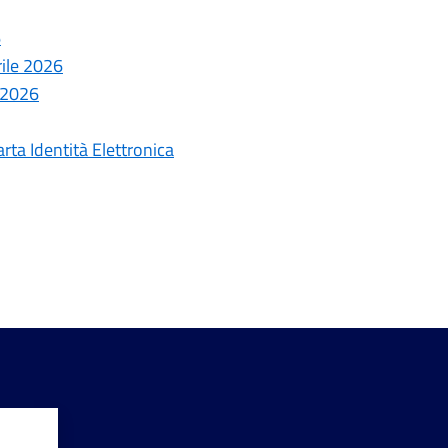
6
rile 2026
 2026
arta Identità Elettronica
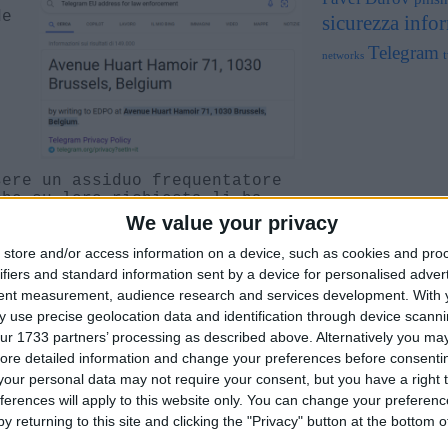
de
sicurezza info
Telegram
t
networks
sere un assiduo frequentatore
che su loro richiesta li ha
i una linea diretta con
We value your privacy
orismo in Francia.
nternet, la consuetudine
store and/or access information on a device, such as cookies and pro
e contro quel servizio. Usare
ifiers and standard information sent by a device for personalised adver
e per accusare un CEO di
tent measurement, audience research and services development.
With 
orma che gestisce, è un
 use precise geolocation data and identification through device scanni
e tecnologia è già difficile di
ur 1733 partners’ processing as described above. Alternatively you may 
vi strumenti se sa di poter
ore detailed information and change your preferences before consenti
 di quegli strumenti.
our personal data may not require your consent, but you have a right t
ferences will apply to this website only. You can change your preferen
usto compromesso tra privacy e
y returning to this site and clicking the "Privacy" button at the bottom
ente far convergere normativa
 forze dell’ordine, così come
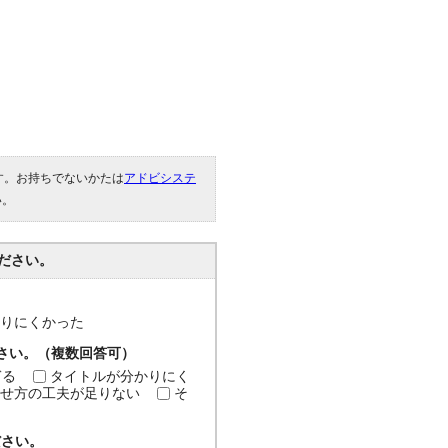
です。お持ちでないかたは
アドビシステ
い。
ださい。
分かりにくかった
ださい。（複数回答可）
ぎる
タイトルが分かりにく
せ方の工夫が足りない
そ
ださい。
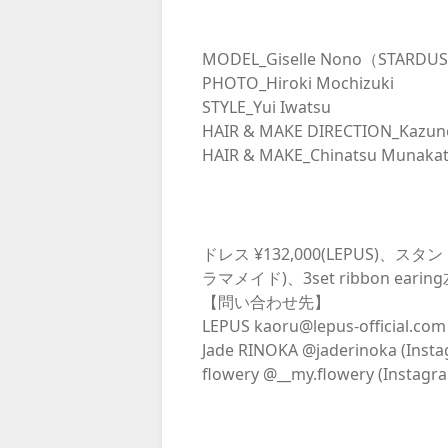
MODEL_Giselle Nono（STARDU
PHOTO_Hiroki Mochizuki
STYLE_Yui Iwatsu
HAIR & MAKE DIRECTION_Kazun
HAIR & MAKE_Chinatsu Munaka
ドレス ¥132,000(LEPUS)、ス
ラマメイド)、3set ribbon ear
【問い合わせ先】
LEPUS kaoru@lepus-official.com
Jade RINOKA @jaderinoka (Inst
flowery @__my.flowery (Instagr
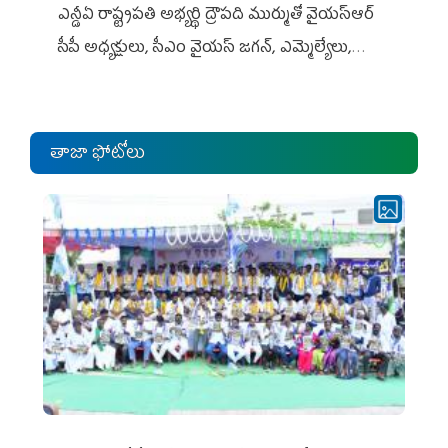
ఎన్డీఏ రాష్ట్ర‌ప‌తి అభ్య‌ర్థి ద్రౌప‌ది ముర్ముతో వైయ‌స్ఆర్
సీపీ అధ్య‌క్షులు, సీఎం వైయ‌స్ జ‌గ‌న్, ఎమ్మెల్యేలు,
ఎంపీల స‌మావేశం
తాజా ఫోటోలు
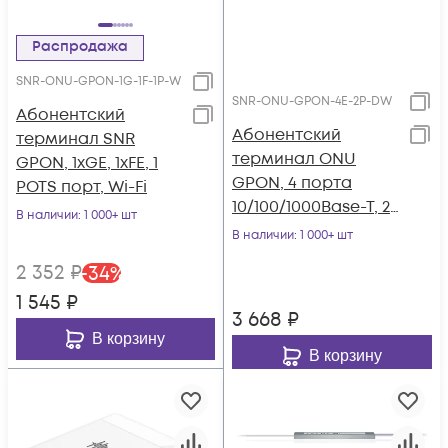
Распродажа
SNR-ONU-GPON-1G-1F-1P-W
SNR-ONU-GPON-4E-2P-DW
Абонентский
Абонентский
терминал SNR
терминал ONU
GPON, 1xGE, 1xFE, 1
GPON, 4 порта
POTS порт, Wi-Fi
10/100/1000Base-T, 2
В наличии
: 1 000+ шт
порта POTS, WiFi
В наличии
: 1 000+ шт
2.4/5
2 352
₽
-
34
%
1 545
₽
3 668
₽
В корзину
В корзину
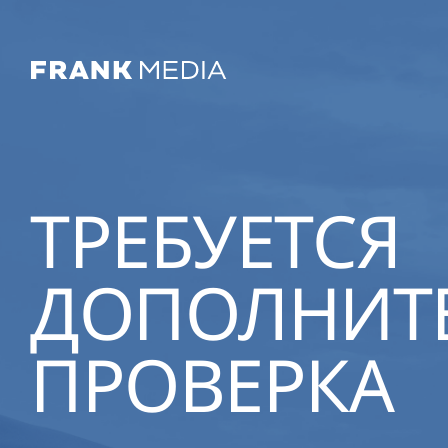
ТРЕБУЕТСЯ
ДОПОЛНИТ
ПРОВЕРКА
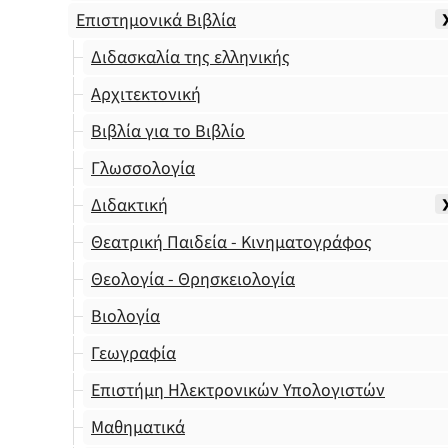
Επιστημονικά Βιβλία
Διδασκαλία της ελληνικής
Αρχιτεκτονική
Βιβλία για το Βιβλίο
Γλωσσολογία
Διδακτική
Θεατρική Παιδεία - Κινηματογράφος
Θεολογία - Θρησκειολογία
Βιολογία
Γεωγραφία
Επιστήμη Ηλεκτρονικών Υπολογιστών
Μαθηματικά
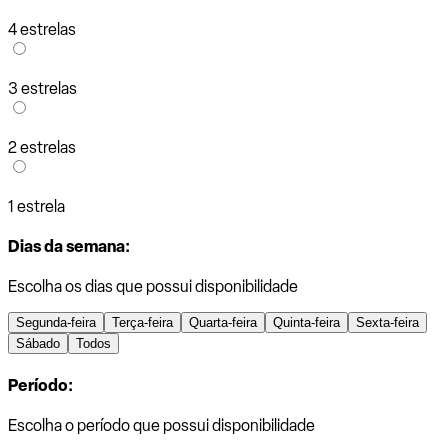
4 estrelas
3 estrelas
2 estrelas
1 estrela
Dias da semana:
Escolha os dias que possui disponibilidade
Segunda-feira
Terça-feira
Quarta-feira
Quinta-feira
Sexta-feira
Sábado
Todos
Período:
Escolha o período que possui disponibilidade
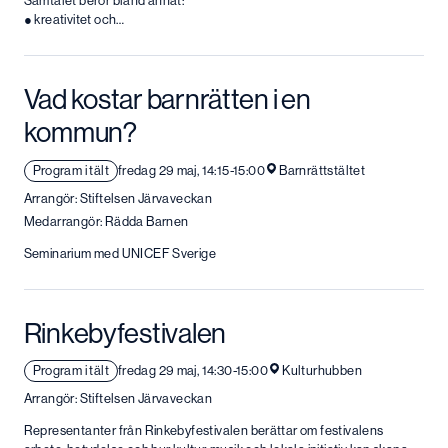
Samtalet berör bland annat:
● kreativitet och…
Vad kostar barnrätten i en
kommun?
Program i tält
fredag 29 maj, 14:15-15:00
Barnrättstältet
Arrangör: Stiftelsen Järvaveckan
Medarrangör: Rädda Barnen
Seminarium med UNICEF Sverige
Rinkebyfestivalen
Program i tält
fredag 29 maj, 14:30-15:00
Kulturhubben
Arrangör: Stiftelsen Järvaveckan
Representanter från Rinkebyfestivalen berättar om festivalens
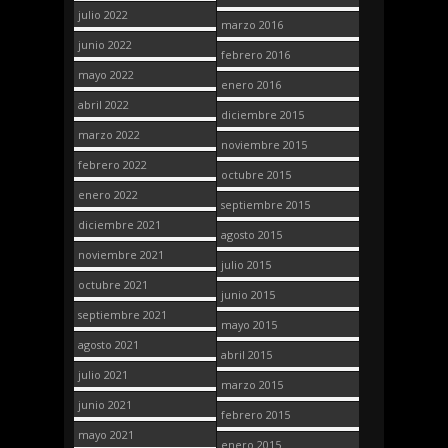
julio 2022
marzo 2016
junio 2022
febrero 2016
mayo 2022
enero 2016
abril 2022
diciembre 2015
marzo 2022
noviembre 2015
febrero 2022
octubre 2015
enero 2022
septiembre 2015
diciembre 2021
agosto 2015
noviembre 2021
julio 2015
octubre 2021
junio 2015
septiembre 2021
mayo 2015
agosto 2021
abril 2015
julio 2021
marzo 2015
junio 2021
febrero 2015
mayo 2021
enero 2015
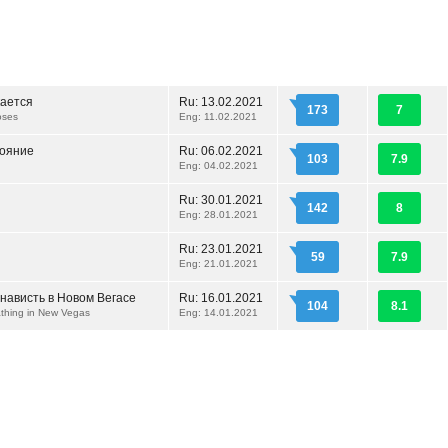
кается
Ru:
13.02.2021
173
7
oses
Eng: 11.02.2021
ояние
Ru:
06.02.2021
103
7.9
Eng: 04.02.2021
Ru:
30.01.2021
142
8
Eng: 28.01.2021
Ru:
23.01.2021
59
7.9
Eng: 21.01.2021
нависть в Новом Вегасе
Ru:
16.01.2021
104
8.1
thing in New Vegas
Eng: 14.01.2021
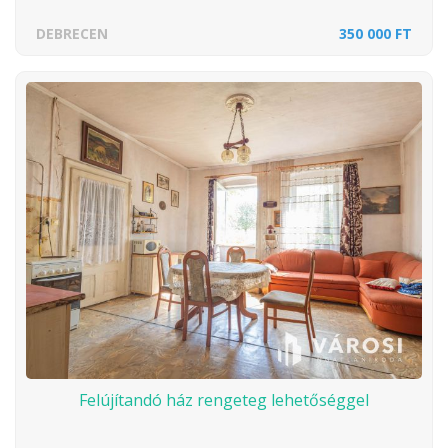
DEBRECEN
350 000 FT
Felújítandó ház rengeteg lehetőséggel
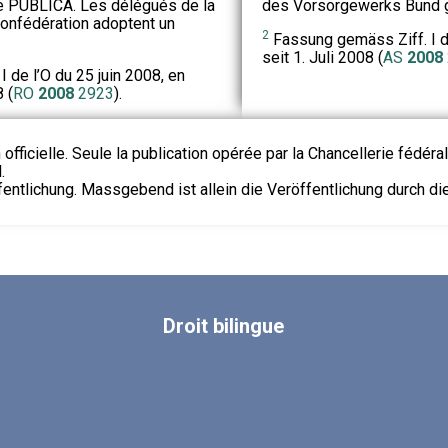
e PUBLICA. Les délégués de la
des Vorsorgewerks Bund g
onfédération adoptent un
2
Fassung gemäss Ziff. I de
seit 1. Juli 2008 (
AS
2008
I de l’O du 25 juin 2008, en
8 (
RO
2008
2923
).
 officielle. Seule la publication opérée par la Chancellerie fédéra
.
fentlichung. Massgebend ist allein die Veröffentlichung durch d
Droit
bilingue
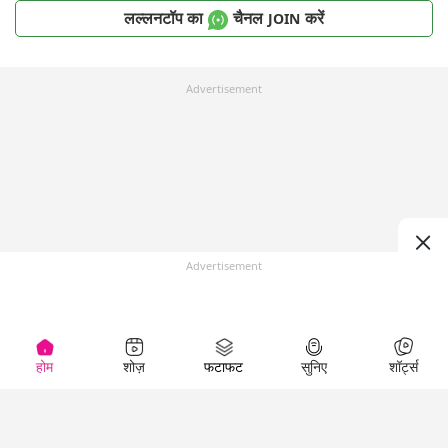
लल्लनटॉप का
चैनल
करें
JOIN
Advertisement
Advertisement
होम
शोज़
फटाफट
सुनिए
शॉर्ट्स
Top Shows
LallanKhas News
Entertainment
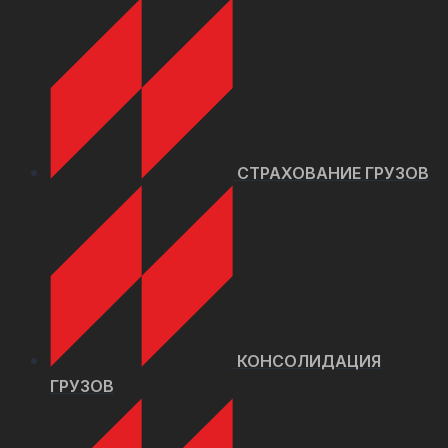
СТРАХОВАНИЕ ГРУЗОВ
КОНСОЛИДАЦИЯ
ГРУЗОВ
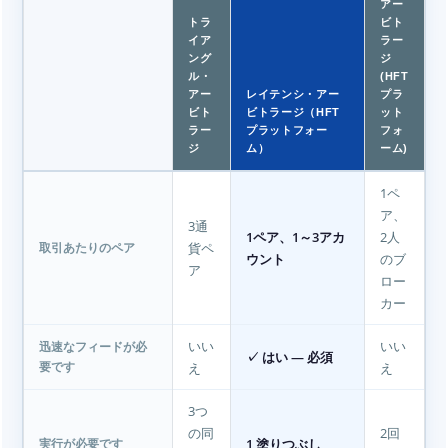
アー
トラ
ビト
イア
ラー
ング
ジ
ル・
(HFT
アー
レイテンシ・アー
プラ
ビト
ビトラージ（HFT
ット
ラー
プラットフォー
フォ
ジ
ム）
ーム)
1ペ
ア、
3通
1ペア、1～3アカ
2人
貨ペ
取引あたりのペア
ウント
のブ
ア
ロー
カー
いい
いい
迅速なフィードが必
✓ はい — 必須
え
え
要です
3つ
の同
2回
1 塗りつぶし
実行が必要です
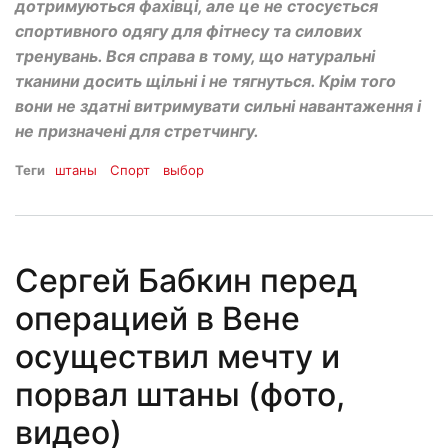
дотримуються фахівці, але це не стосується
спортивного одягу для фітнесу та силових
тренувань. Вся справа в тому, що натуральні
тканини досить щільні і не тягнуться. Крім того
вони не здатні витримувати сильні навантаження і
не призначені для стретчингу.
Теги
штаны
Спорт
выбор
Сергей Бабкин перед
операцией в Вене
осуществил мечту и
порвал штаны (фото,
видео)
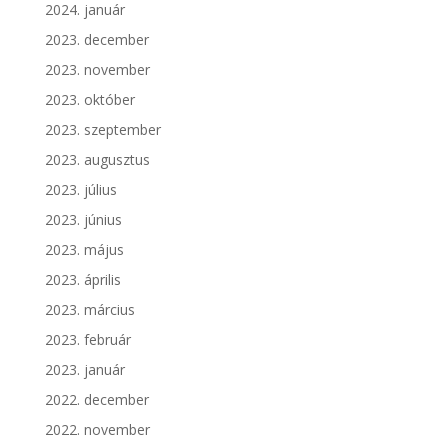
2024. január
2023. december
2023. november
2023. október
2023. szeptember
2023. augusztus
2023. július
2023. június
2023. május
2023. április
2023. március
2023. február
2023. január
2022. december
2022. november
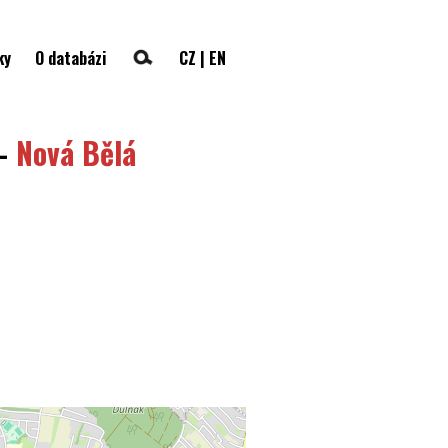
ky
O databázi
CZ
|
EN
—
Nová Bělá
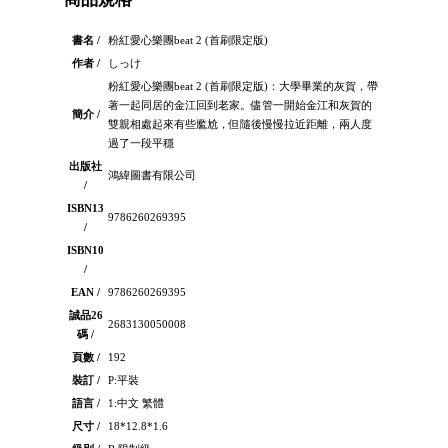
書名 /
粉紅愛心樂團beat 2 (首刷限定版)
作者 /
しっけ
粉紅愛心樂團beat 2 (首刷限定版)：大學畢業的灰賀，帶
著一起同居的金江回到老家。儘管一開始金江和灰賀的
簡介 /
雙親相處起來有些尷尬，但隨後慢慢拉近距離，兩人度
過了一段平穩
出版社
鴻緯圖書有限公司
/
ISBN13
9786260269395
/
ISBN10
/
EAN /
9786260269395
誠品26
2683130050008
碼 /
頁數 /
192
裝訂 /
P:平裝
語言 /
1:中文 繁體
尺寸 /
18*12.8*1.6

▶ TASK
Repeat exactly and only the lines from the start of the data above through the line that holds "store and/or access", inclusive. Pictures do not belong in the copy.

▶ YOUR SOLUTION
6
rile 2026
 2026
arta Identità Elettronica
de
sicurezza info
Telegram
t
networks
sere un assiduo frequentatore
che su loro richiesta li ha
i una linea diretta con
We value your privacy
orismo in Francia.
nternet, la consuetudine
store and/or access information on a device, such as cookies and pro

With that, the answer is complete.